> _EXERCISE_: Find the string "local" in the records and copy each line where it occurs.

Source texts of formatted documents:
* * *

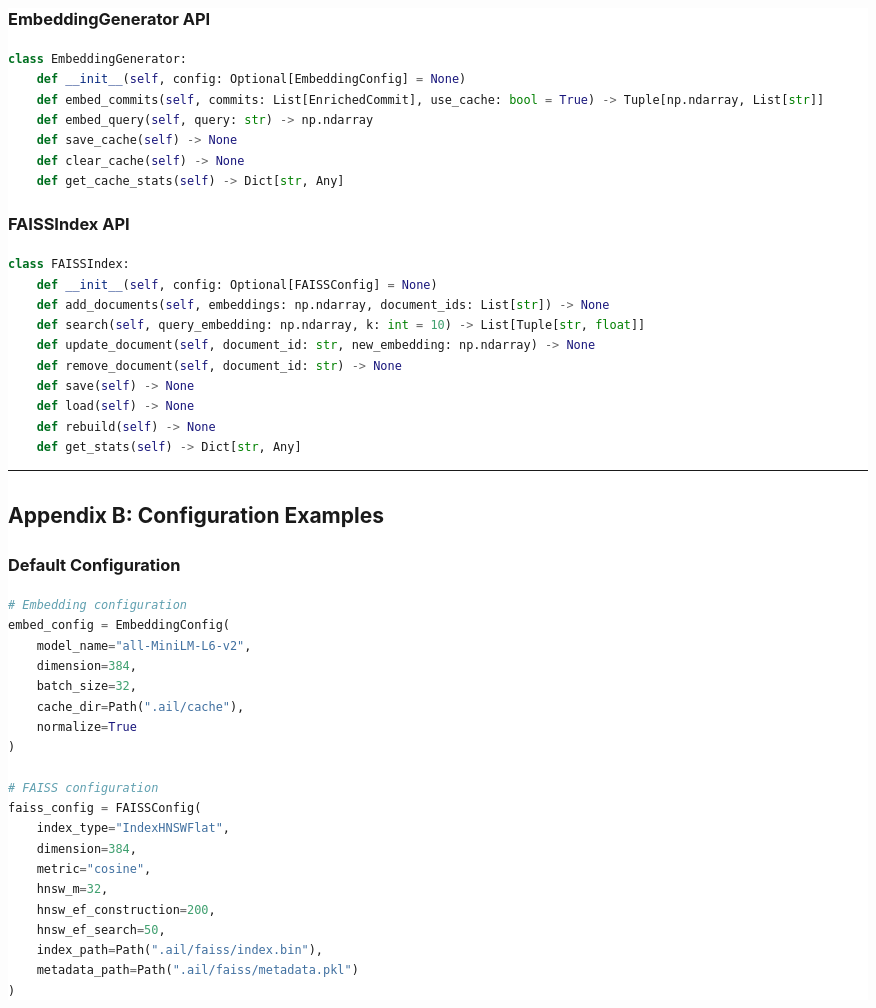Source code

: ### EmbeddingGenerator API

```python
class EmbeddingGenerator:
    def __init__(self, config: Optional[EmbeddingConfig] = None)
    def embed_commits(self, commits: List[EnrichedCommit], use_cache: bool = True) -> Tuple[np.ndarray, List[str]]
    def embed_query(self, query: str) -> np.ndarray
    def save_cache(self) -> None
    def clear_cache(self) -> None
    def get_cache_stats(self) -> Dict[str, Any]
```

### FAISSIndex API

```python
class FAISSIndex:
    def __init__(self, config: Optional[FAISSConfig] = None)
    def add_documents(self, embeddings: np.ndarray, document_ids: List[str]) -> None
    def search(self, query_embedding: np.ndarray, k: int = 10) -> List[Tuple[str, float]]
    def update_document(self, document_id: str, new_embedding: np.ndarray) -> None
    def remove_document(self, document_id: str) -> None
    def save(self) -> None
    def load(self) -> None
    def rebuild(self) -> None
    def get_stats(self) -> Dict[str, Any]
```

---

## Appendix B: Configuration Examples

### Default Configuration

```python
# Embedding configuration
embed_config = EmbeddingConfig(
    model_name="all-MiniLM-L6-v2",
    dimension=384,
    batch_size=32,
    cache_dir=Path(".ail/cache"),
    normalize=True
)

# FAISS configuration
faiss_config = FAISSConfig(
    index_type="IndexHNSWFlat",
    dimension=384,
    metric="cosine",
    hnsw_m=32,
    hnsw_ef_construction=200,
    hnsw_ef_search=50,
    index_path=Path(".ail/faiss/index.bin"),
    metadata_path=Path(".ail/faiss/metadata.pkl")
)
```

* * *

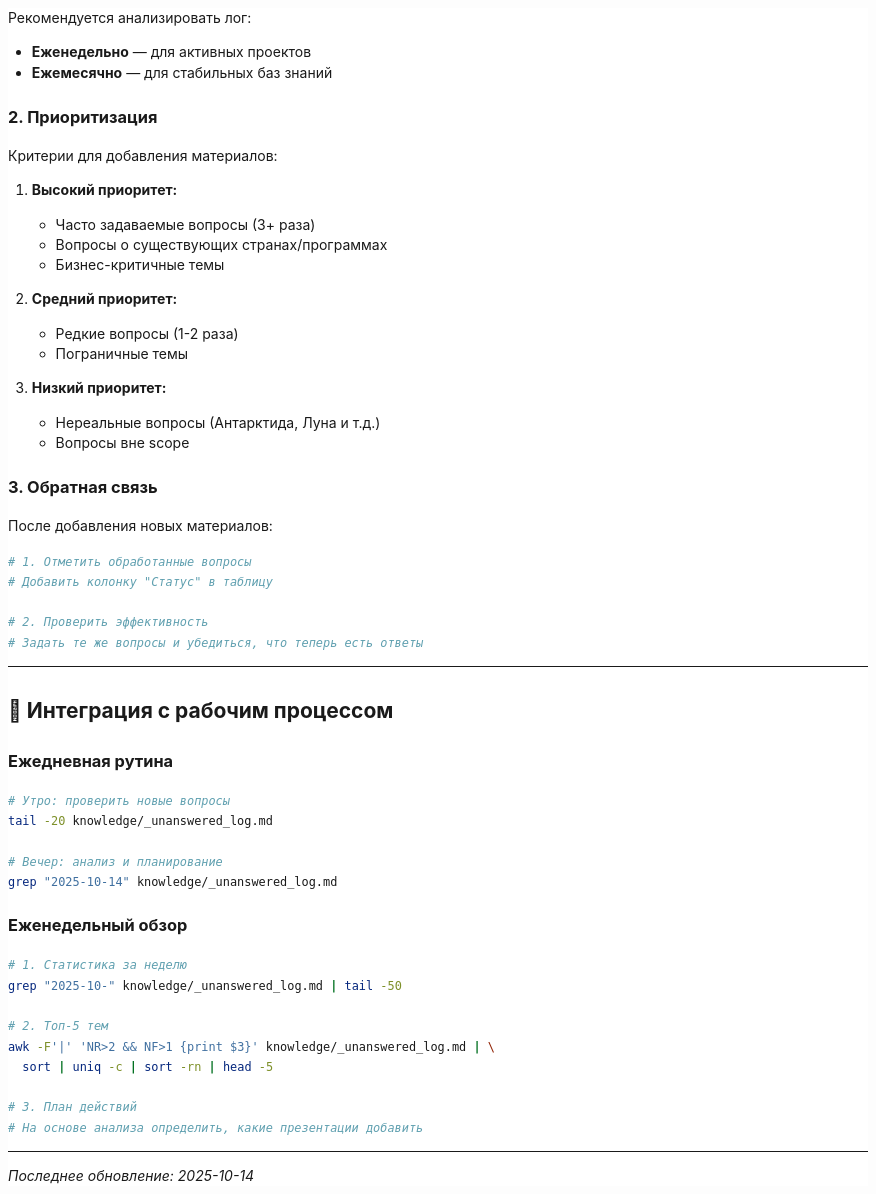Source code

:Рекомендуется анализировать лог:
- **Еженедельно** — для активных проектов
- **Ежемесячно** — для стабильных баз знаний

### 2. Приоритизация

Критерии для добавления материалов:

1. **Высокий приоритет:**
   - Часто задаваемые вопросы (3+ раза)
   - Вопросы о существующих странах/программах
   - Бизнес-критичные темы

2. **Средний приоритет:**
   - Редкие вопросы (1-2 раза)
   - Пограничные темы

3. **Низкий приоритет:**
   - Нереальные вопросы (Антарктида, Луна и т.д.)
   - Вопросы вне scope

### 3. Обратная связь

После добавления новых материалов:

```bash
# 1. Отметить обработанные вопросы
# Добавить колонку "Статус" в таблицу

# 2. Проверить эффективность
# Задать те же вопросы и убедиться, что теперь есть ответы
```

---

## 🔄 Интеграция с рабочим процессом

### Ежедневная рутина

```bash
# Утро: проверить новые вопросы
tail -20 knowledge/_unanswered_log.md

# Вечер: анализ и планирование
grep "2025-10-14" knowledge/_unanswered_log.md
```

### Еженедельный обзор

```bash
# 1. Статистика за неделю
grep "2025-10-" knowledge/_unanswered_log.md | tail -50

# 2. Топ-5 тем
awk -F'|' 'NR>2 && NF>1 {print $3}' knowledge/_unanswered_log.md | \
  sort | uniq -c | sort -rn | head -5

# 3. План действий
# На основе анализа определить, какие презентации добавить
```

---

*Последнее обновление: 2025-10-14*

* * *

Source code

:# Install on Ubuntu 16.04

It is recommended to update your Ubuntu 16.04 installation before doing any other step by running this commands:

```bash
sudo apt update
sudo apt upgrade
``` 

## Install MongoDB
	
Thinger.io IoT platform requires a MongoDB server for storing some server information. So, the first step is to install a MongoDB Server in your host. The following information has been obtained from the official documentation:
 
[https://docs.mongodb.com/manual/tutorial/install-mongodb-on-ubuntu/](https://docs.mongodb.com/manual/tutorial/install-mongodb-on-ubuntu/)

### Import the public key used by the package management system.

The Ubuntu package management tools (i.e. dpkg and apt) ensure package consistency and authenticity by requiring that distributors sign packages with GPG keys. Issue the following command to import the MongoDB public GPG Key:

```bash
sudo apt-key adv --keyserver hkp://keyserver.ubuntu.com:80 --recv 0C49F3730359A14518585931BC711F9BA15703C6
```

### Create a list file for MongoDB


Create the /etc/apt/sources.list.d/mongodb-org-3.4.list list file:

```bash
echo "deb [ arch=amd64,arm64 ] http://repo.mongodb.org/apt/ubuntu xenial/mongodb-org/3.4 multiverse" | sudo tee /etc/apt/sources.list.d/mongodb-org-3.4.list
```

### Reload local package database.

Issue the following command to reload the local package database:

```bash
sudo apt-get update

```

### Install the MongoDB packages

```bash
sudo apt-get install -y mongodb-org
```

* * *

> _SOLUTION BELOW_:
### Reload local package database.
Issue the following command to reload the local package database:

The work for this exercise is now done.